■ Work task: State who was feeding the geckos while SilverSteno was on holiday, according to the forum thread mourning Evie.

# RIP Evie



## SilverSteno (Feb 12, 2006)

Can't believe I'm having to write this...

Just got back from holiday to find my sand gecko Evie dead  Ricki is okay, but the other two are nowhere to be seen. I'll have to wait until later to know if they're okay so I now have several hours of worrying before they show themselves.

I don't know what happened, my bro was feeding them and I thought she had starved or something but my parents told me there were plenty of crix hiding there. She'd been dead a couple of days. Feel sick right now and having two other geckos to worry about isn't helping.  

RIP Evie


----------



## tombraider (May 6, 2006)

R.I.P Evie  Fingers crossed your others are just hiding and ok.


----------



## SilverSteno (Feb 12, 2006)

I've found Sahara, just Phoenix missing now.


----------



## snake100 (Mar 15, 2006)

I am so sorry to hear of your loss


----------



## SilverSteno (Feb 12, 2006)

Was Phoenix I'd found not Sahara, he tricked me by being in here place but she is there too. I guess Evie wasn't well, she shed before I left and wasn't eating much but I put that down to her eating the shed skin. I guess there was something more to it now though  

I'll have to give the tank a good clean out when I get the chance, its in a right mess.


----------



## Anthony (Mar 12, 2005)

Sorry to hear about your loss


----------



## CyberFae (Feb 25, 2006)

Big hugs chicken *huggggz*


----------



## NNY (Feb 2, 2006)

Sorry to hear that kat. Poor girl. Just makes it worse that you were on holiday.


----------



## Blazey (Apr 30, 2006)

awww sorry to hear that. I was gutted when my emo the waterdragon died  hope you'll be ok and glad ur other two are ok.


----------



## SilverSteno (Feb 12, 2006)

Yeah, I didn't have a chance to notice anything wrong. I'm worried about my others now


----------



## warren82 (Mar 31, 2006)

really soory to hear about your loss silvershark keep your cjiin up,  rip evie


----------



## SilverSteno (Feb 12, 2006)




----------



## tombraider (May 6, 2006)

Thats beautiful, brought a tear to my eyes  R.I.P. Evie


----------



## Anthony (Mar 12, 2005)

Yeh same tombraider, that is veru sweet and once again, i am sorry for your loss


----------



## kelly (Mar 3, 2006)

really sorry for your loss ive got tears from reading this thread.


----------



## melpeck86 (May 22, 2006)

*re*

I'm sure people are just enjoying making me cry today!

Sorry for your loss, xxx R.I.P Evie xxx

At least any pain she had is gone now.
xxx


----------

■ Data excerpts:
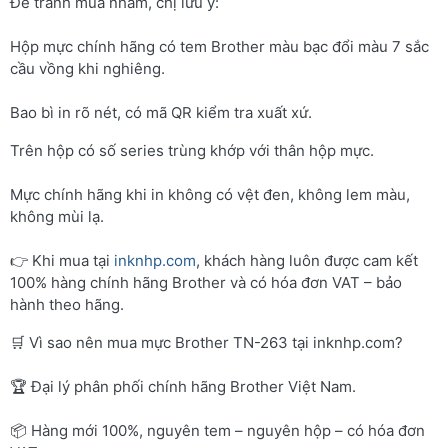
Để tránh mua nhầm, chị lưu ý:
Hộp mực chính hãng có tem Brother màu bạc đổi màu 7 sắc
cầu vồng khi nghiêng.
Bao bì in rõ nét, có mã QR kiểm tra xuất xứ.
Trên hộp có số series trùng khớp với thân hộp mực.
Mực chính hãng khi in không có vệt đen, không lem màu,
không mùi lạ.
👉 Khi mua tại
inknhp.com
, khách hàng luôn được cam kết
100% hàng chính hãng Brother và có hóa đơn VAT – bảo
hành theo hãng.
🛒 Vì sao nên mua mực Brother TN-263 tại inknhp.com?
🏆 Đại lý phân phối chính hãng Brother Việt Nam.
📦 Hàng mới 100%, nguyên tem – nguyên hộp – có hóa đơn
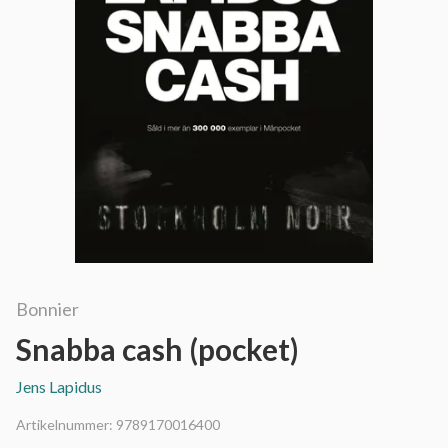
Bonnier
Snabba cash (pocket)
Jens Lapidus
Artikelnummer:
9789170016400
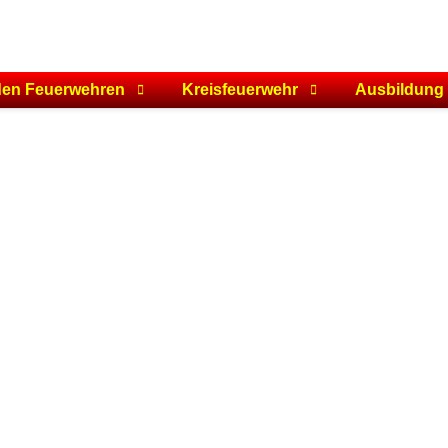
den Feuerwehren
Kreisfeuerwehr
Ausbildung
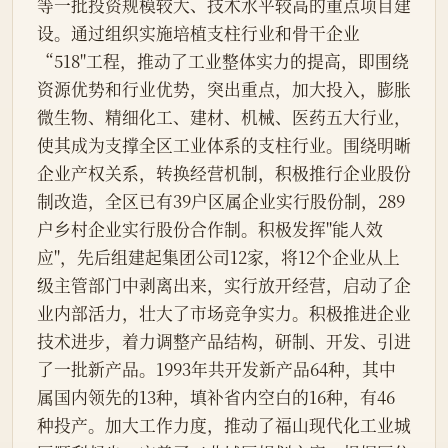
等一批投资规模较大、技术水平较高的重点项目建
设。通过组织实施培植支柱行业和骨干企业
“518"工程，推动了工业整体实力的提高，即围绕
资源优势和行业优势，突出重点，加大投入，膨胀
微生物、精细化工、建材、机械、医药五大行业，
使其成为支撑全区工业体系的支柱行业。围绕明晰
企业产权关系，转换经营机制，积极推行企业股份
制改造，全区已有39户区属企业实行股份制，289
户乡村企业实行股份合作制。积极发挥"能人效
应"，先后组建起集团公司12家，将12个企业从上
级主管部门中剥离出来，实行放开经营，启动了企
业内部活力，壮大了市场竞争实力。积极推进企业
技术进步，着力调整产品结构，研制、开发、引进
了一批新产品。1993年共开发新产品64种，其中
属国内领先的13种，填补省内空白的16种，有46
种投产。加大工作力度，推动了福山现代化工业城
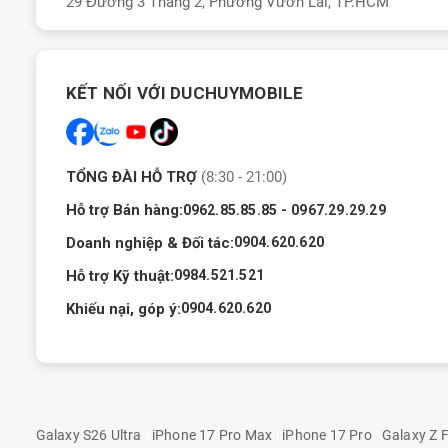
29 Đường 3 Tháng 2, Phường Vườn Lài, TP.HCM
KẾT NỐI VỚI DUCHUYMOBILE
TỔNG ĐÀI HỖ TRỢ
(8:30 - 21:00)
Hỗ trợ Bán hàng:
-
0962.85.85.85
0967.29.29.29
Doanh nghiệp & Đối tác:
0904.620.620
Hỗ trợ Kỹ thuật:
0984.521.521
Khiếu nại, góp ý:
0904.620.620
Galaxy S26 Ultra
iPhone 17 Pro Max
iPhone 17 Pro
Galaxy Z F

--

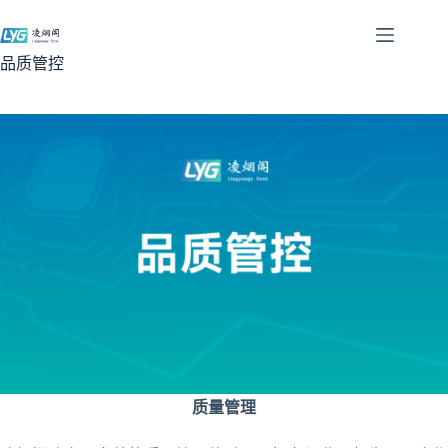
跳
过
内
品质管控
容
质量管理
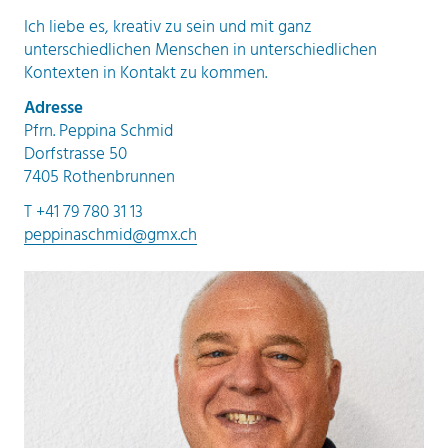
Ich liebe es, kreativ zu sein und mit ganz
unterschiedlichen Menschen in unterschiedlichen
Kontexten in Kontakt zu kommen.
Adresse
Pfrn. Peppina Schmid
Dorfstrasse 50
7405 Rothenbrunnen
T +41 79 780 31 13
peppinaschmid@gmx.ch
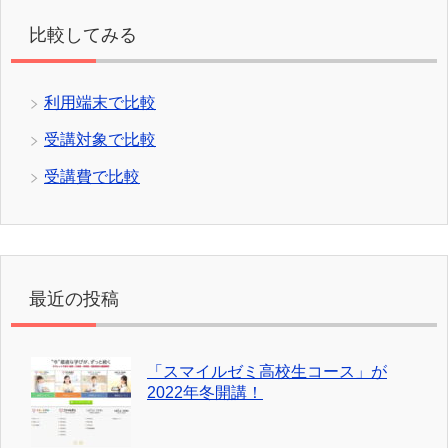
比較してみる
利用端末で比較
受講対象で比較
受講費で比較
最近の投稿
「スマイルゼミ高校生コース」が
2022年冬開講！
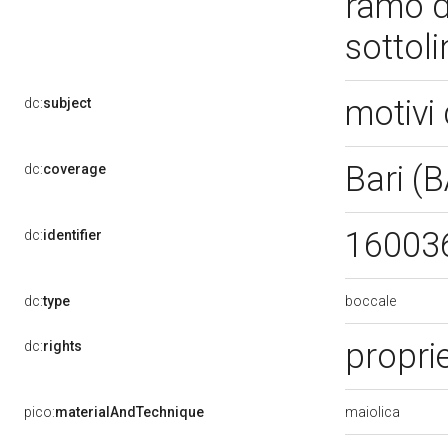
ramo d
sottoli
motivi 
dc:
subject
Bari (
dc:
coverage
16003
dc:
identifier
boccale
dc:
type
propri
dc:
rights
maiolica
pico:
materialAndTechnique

■ Output of the exercise: SilverSteno's brother was feeding them.